(Source information begins)

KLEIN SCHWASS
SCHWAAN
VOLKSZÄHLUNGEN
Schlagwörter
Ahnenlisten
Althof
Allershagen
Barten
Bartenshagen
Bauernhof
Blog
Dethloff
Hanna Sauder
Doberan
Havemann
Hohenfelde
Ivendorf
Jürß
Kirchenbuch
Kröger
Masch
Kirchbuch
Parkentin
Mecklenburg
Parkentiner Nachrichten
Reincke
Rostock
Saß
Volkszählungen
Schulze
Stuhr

(Source information ends)
(Source information begins)

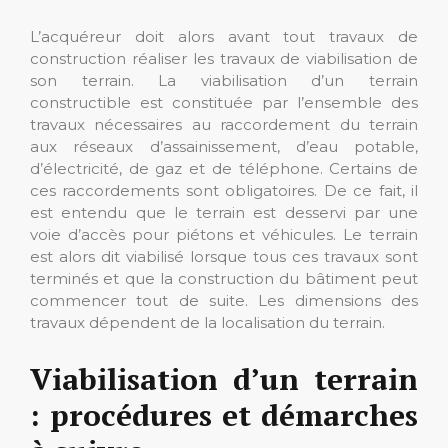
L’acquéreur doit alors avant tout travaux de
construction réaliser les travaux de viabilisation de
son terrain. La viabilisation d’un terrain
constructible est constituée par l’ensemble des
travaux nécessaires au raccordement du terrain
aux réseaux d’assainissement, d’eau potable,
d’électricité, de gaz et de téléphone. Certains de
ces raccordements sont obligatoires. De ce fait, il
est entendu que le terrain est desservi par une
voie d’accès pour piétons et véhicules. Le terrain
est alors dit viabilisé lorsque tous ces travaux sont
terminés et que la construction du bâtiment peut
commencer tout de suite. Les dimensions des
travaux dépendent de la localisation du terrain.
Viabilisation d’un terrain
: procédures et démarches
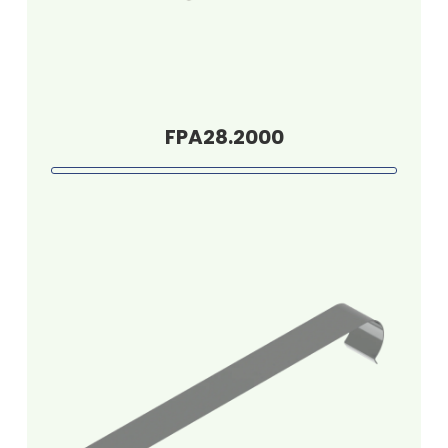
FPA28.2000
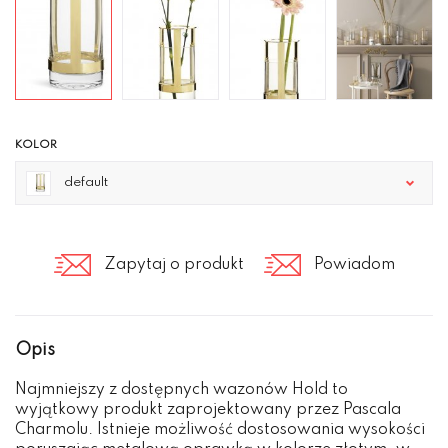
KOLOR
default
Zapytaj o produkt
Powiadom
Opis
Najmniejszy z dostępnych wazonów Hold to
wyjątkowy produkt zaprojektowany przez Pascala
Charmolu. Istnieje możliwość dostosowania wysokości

(Source information ends)
(Source information begins)

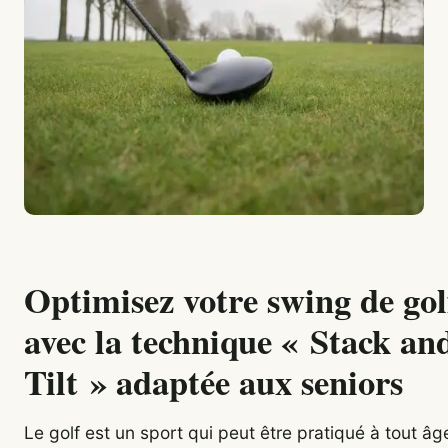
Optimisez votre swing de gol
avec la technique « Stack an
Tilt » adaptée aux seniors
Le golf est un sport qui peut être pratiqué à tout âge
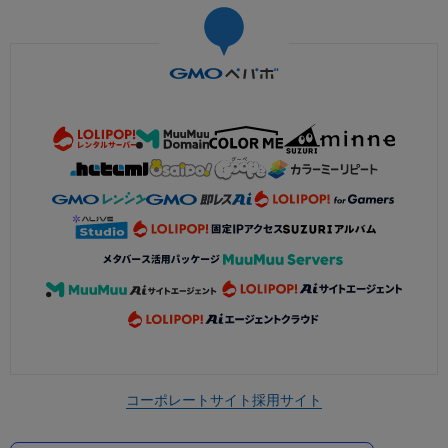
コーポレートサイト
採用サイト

(Source information ends)

▶ _Exercise goal_:
Copy out, unchanged, the lines of the listing from the line with "KLEIN SCHWASS" up to and including the line with "Parkentiner Nachrichten".

▶ _The answer_:
KLEIN SCHWASS
SCHWAAN
VOLKSZÄHLUNGEN
Schlagwörter
Ahnenlisten
Althof
Allershagen
Barten
Bartenshagen
Bauernhof
Blog
Dethloff
Hanna Sauder
Doberan
Havemann
Hohenfelde
Ivendorf
Jürß
Kirchenbuch
Kröger
Masch
Kirchbuch
Parkentin
Mecklenburg
Parkentiner Nachrichten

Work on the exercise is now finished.